San Francisco Grocery Stores and Plastic Bags

I went into my (very non-grub) Mollie Stone’s over the weekend and as my purchase was loaded into its plastic bag (without any hint of the old “Paper or Plastic?” option), I asked when they’d be transitioning to paper bags. The checker gave me a date in late November 2007.

My Google skills must suck as I can’t find much other information on when major grocery chains are supposed to uphold the ban. But I did find an interesting article at Sam Spade’s San Francisco. He makes a few observations about Safeway (boo hiss, it plays the role of corporate meanie in this post), and other grocery stores. If what he says is valid, why not take an extra moment to ask for paper (or use a bag?):

Most major supermarkets have reduced their supplies of paper bags. They are doing everything they can to push plastic on us. For example, have you asked for paper bags at Safeway. Half the time they tell you they are out of paper bags, which is a bold faced lie. The rest of the time they ignore you and start stuffing your groceries in plastic bags, hoping you’ll not notice and not object. Safeway wants you to be compliant, obedient clone-customers.

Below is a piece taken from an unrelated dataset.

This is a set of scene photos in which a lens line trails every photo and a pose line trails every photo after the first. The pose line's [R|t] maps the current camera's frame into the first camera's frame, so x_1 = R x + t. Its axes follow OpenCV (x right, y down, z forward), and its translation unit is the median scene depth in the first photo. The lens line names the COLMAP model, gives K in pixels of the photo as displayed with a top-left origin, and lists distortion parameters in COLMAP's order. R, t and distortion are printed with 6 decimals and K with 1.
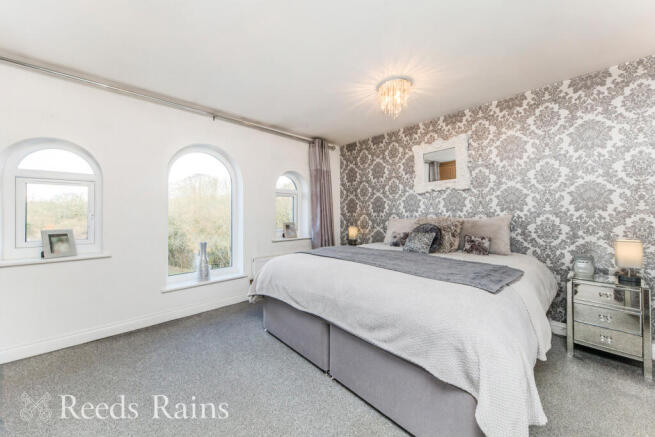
lens RADIAL K [[241.8, 0, 329.1], [0, 241.8, 215.1], [0, 0, 1]] dist [0.000775, -0.000250]
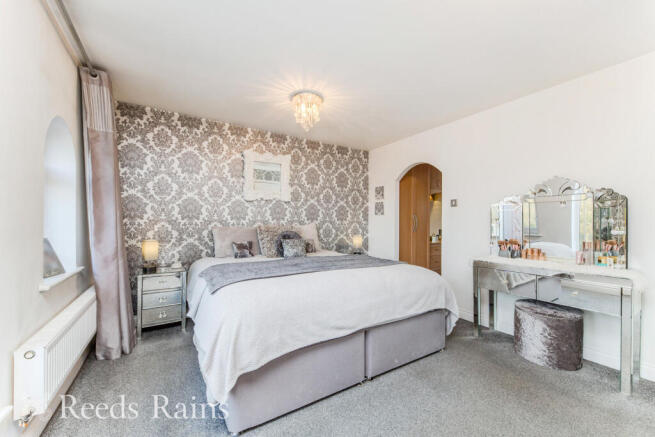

Don’t let them lead you around by the nose … demand paper bags (be sure to ask BEFORE you pay the bill) and tell them to switch to non-petroleum-based biodegradable bags.

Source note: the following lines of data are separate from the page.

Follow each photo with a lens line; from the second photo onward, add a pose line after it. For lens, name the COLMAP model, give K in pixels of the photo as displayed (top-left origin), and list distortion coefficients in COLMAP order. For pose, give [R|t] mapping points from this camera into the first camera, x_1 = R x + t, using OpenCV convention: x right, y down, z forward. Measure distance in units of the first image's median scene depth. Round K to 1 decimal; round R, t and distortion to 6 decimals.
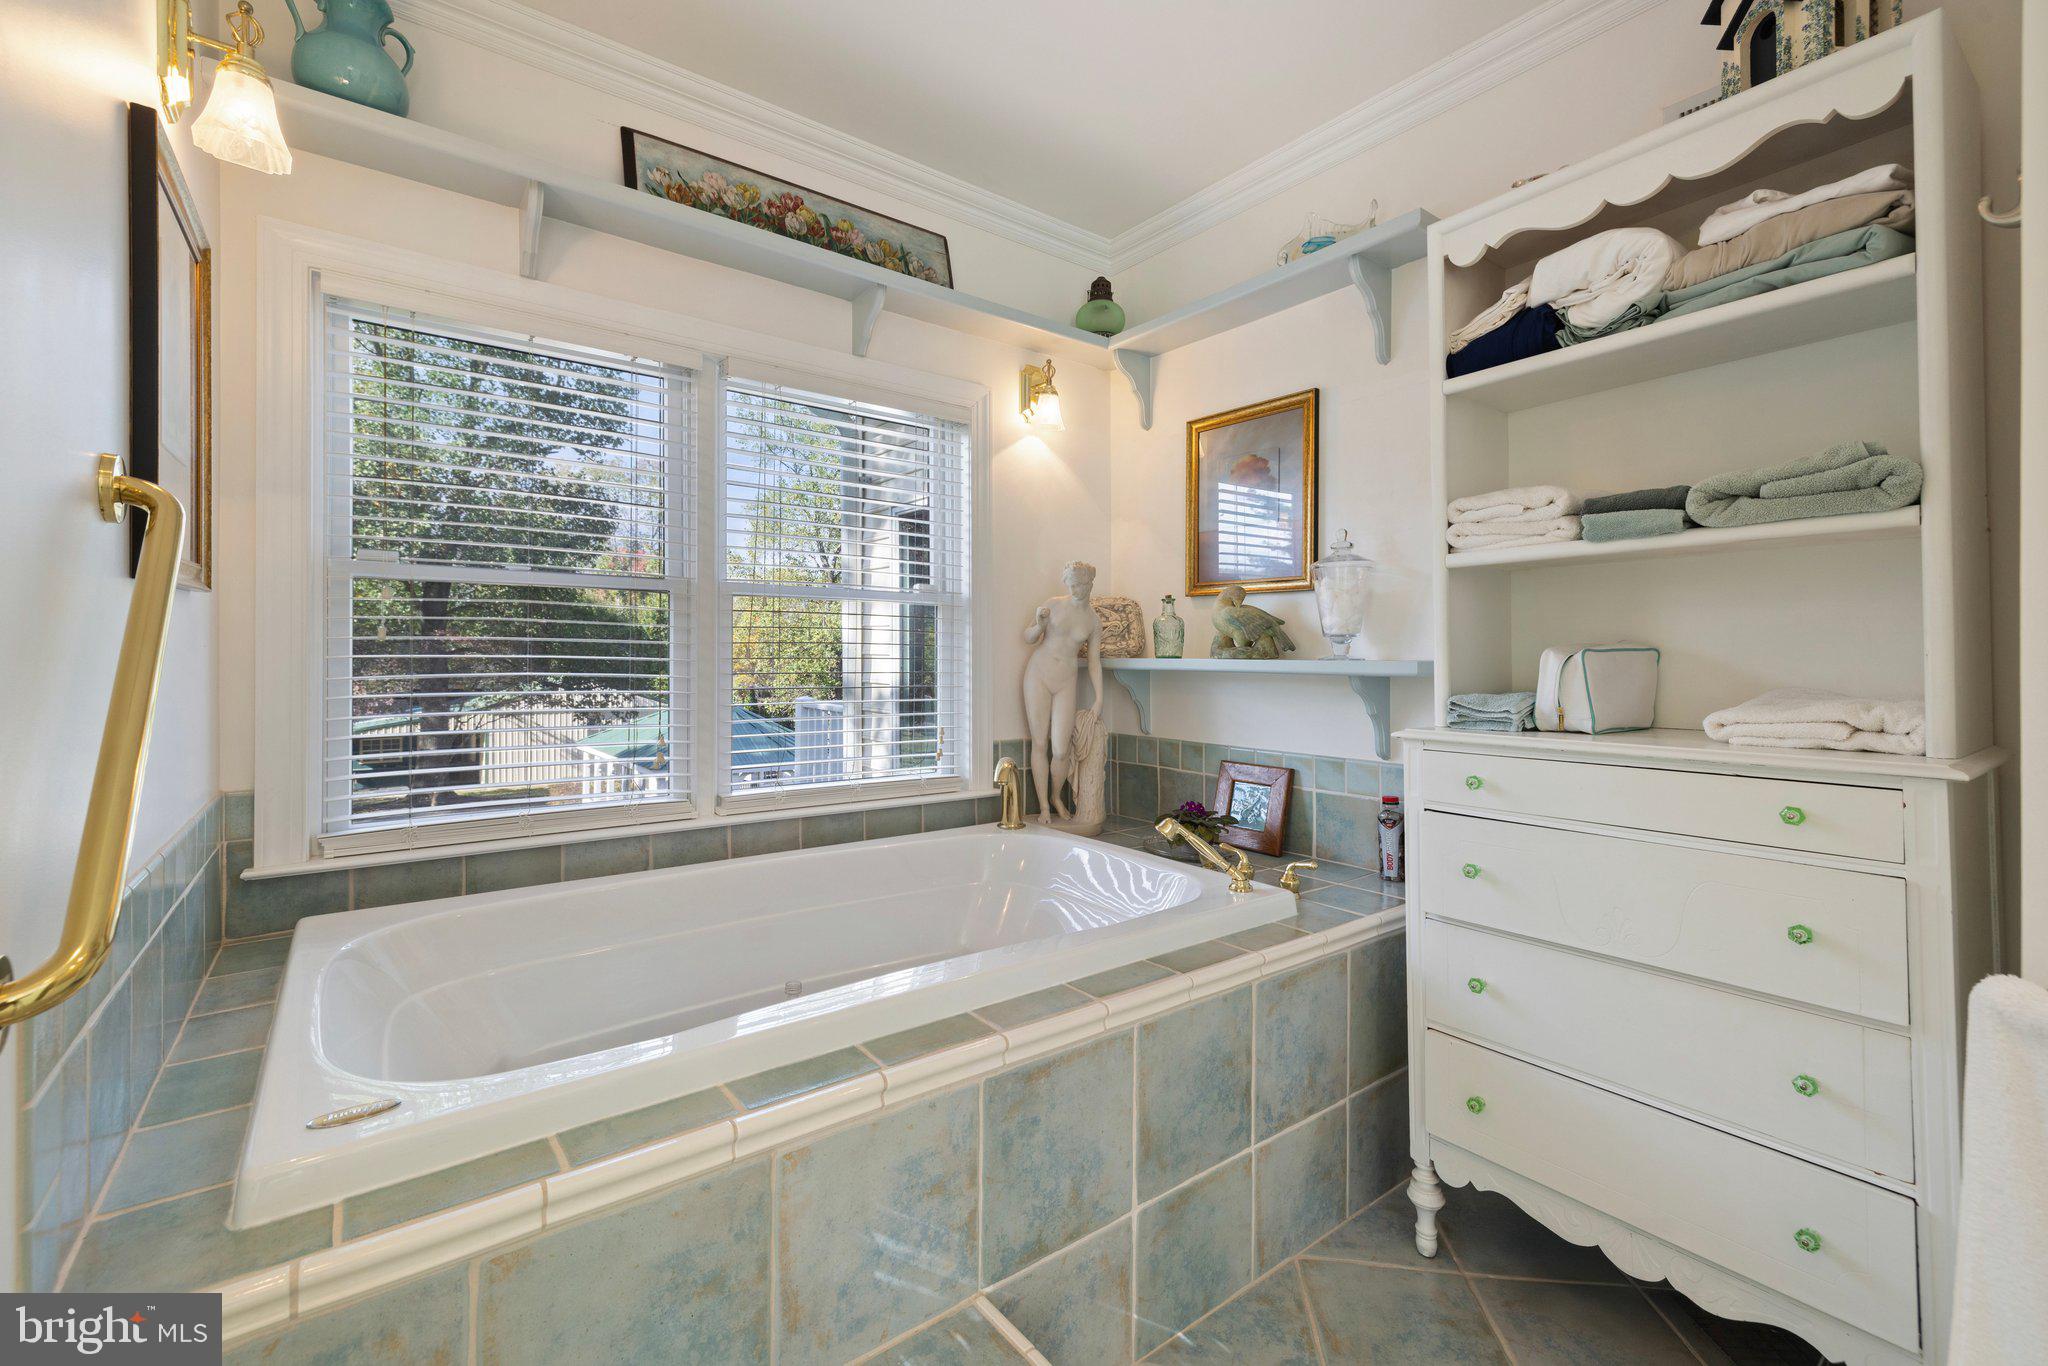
lens RADIAL K [[875.8, 0, 1009.7], [0, 875.8, 662.0], [0, 0, 1]] dist [0.000754, -0.000498]
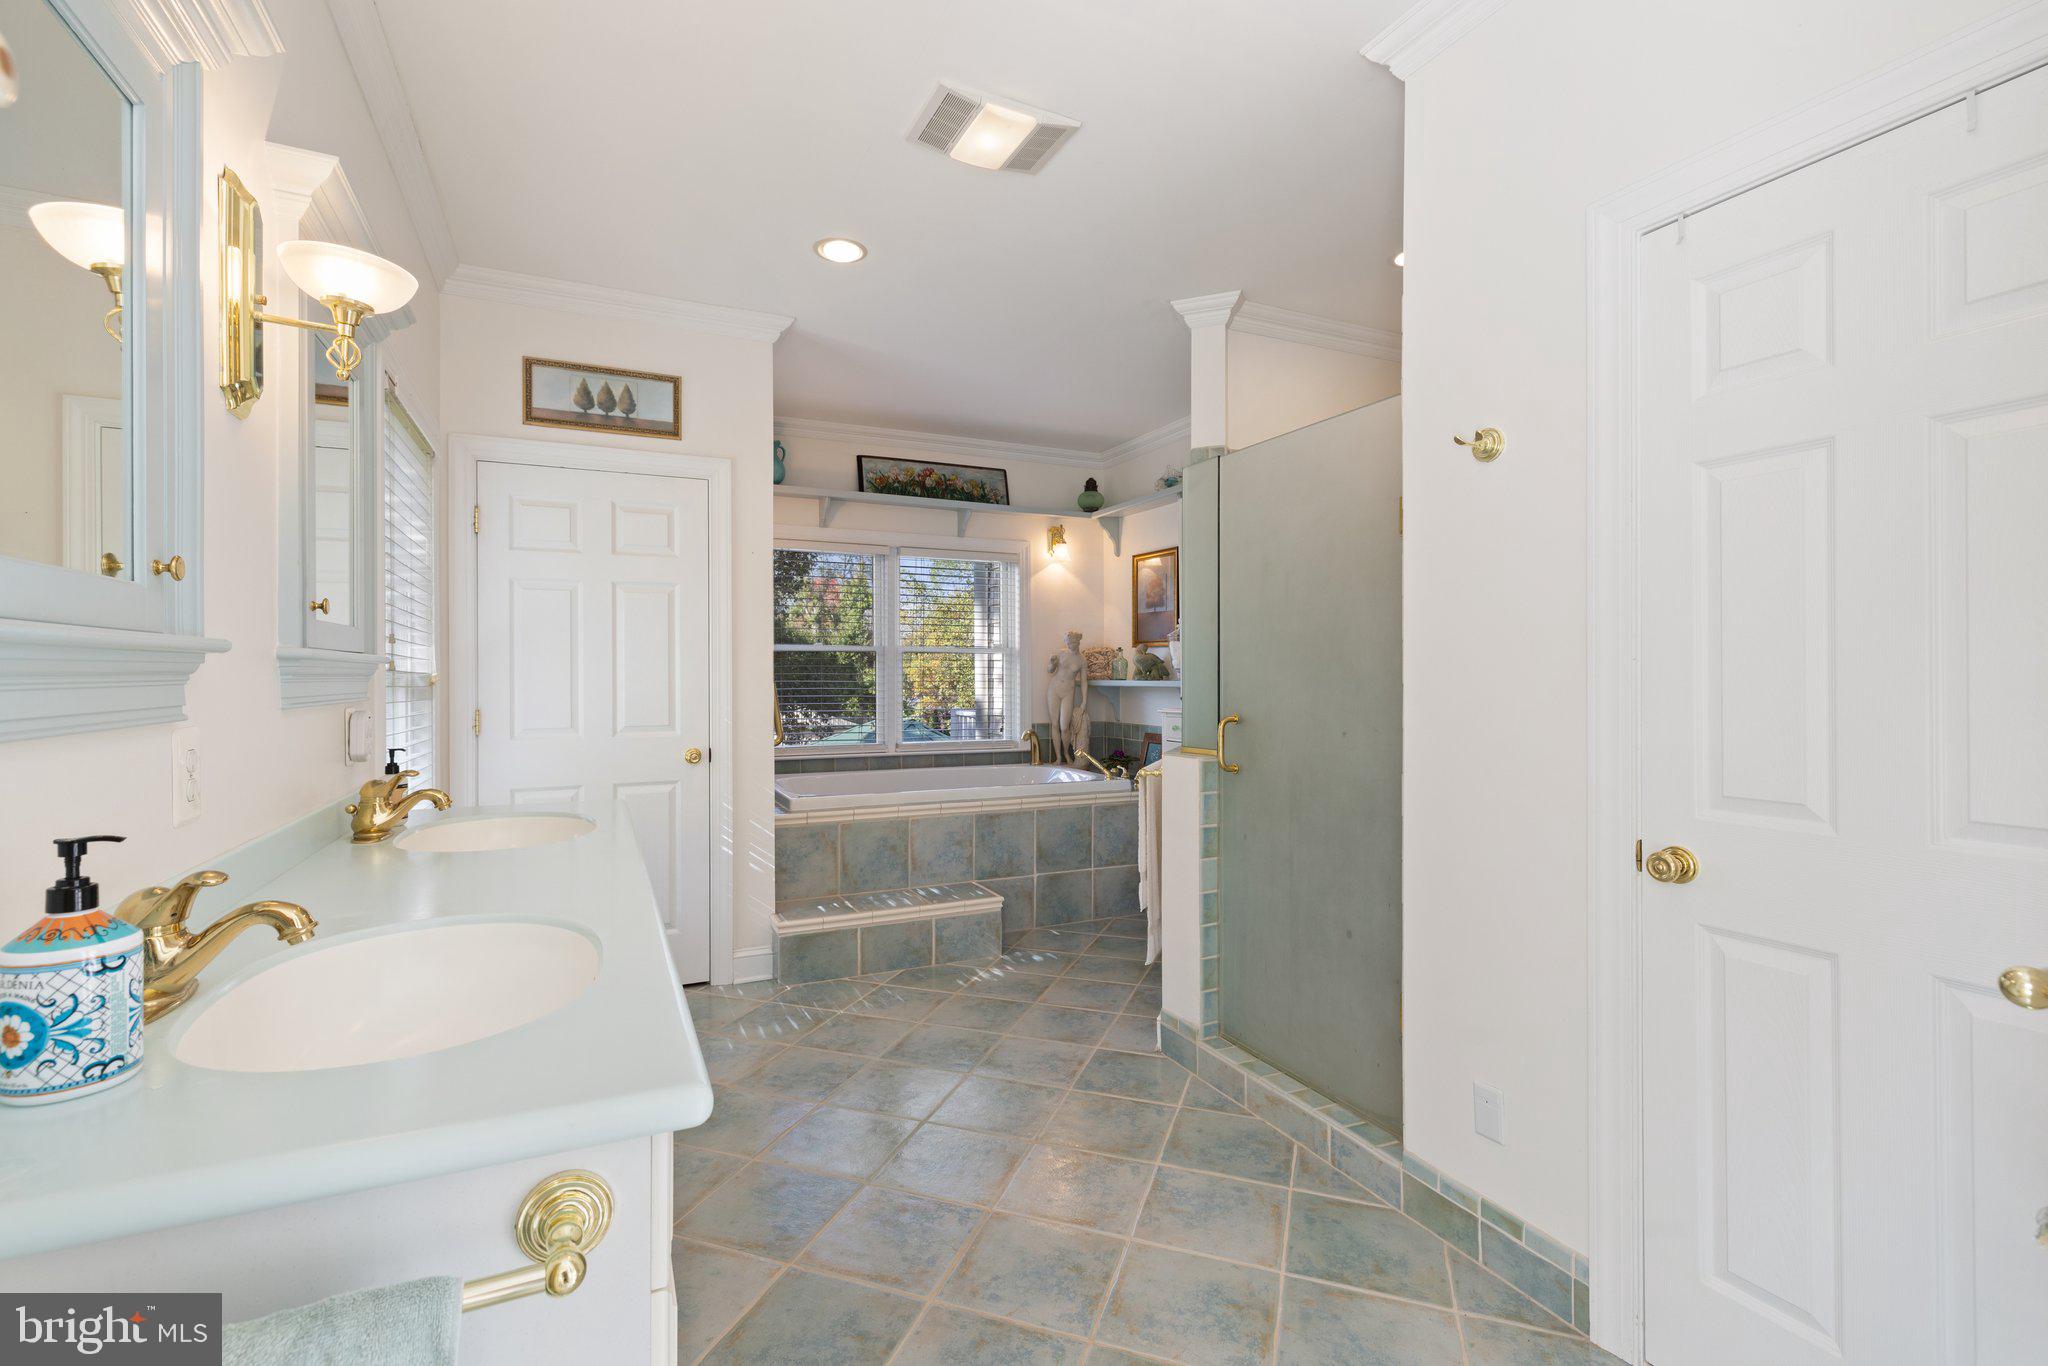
lens RADIAL K [[875.8, 0, 1007.1], [0, 875.8, 663.5], [0, 0, 1]] dist [0.000754, -0.000498]
pose [[0.979587, -0.008598, -0.200835, 0.456974], [0.003924, 0.999712, -0.023660, 0.005386], [0.200981, 0.022389, 0.979339, -1.317703]]
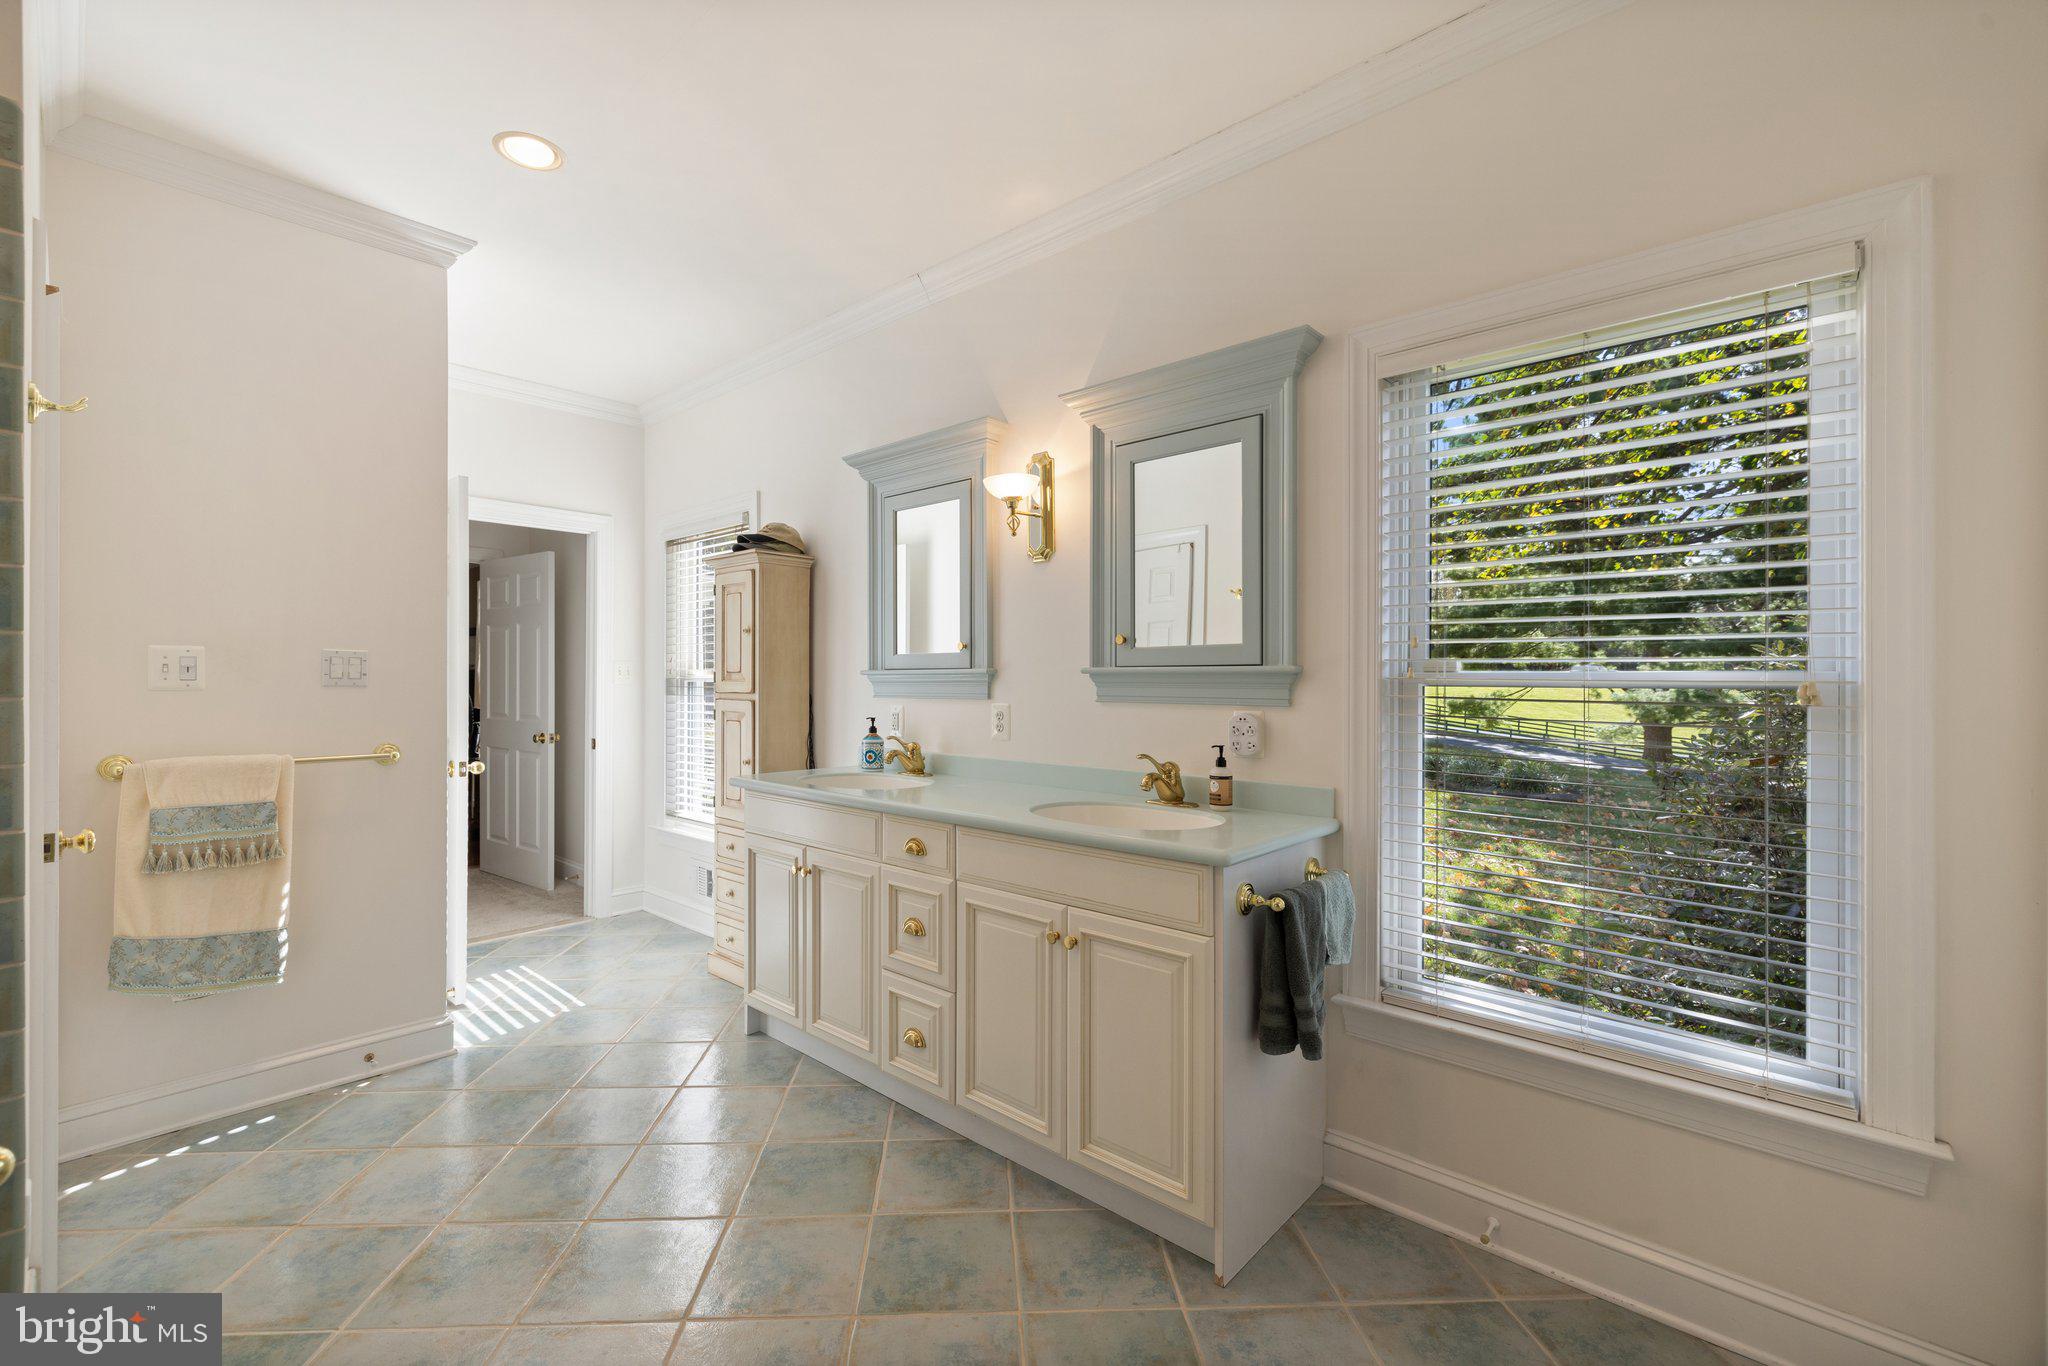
lens RADIAL K [[875.8, 0, 1010.6], [0, 875.8, 680.8], [0, 0, 1]] dist [0.000754, -0.000498]
pose [[-0.980734, -0.008670, -0.195154, 0.122089], [-0.010114, 0.999928, 0.006408, -0.013960], [0.195084, 0.008259, -0.980752, 0.411515]]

But what does the data say about plastic bag use in San Francisco? It boils down to politics, my friend, if you want to believe Sam Spade:

In November 2005, Mayor Newsom worked with the supermarkets to create a voluntary Plastic Bag Reduction Plan to eliminate 10 million bags and increase in-store recycling. Not only did the markets fail to meet these goals, they lobbied for a state bill that now prohibits San Francisco from auditing or taxing plastic bags. Safeway was one of the major contributors!

If you’re conscientious enough to bring your own bags to the grocery store, you’re one step ahead of the game. If you like to just be contrarian and annoy the corporate wonks, try to ask for paper before they’ve bagged your groceries. Or to be a real green jerk, have them start bagging things in plastic, look aghast, and say, “Er, no, I want those in paper, please.”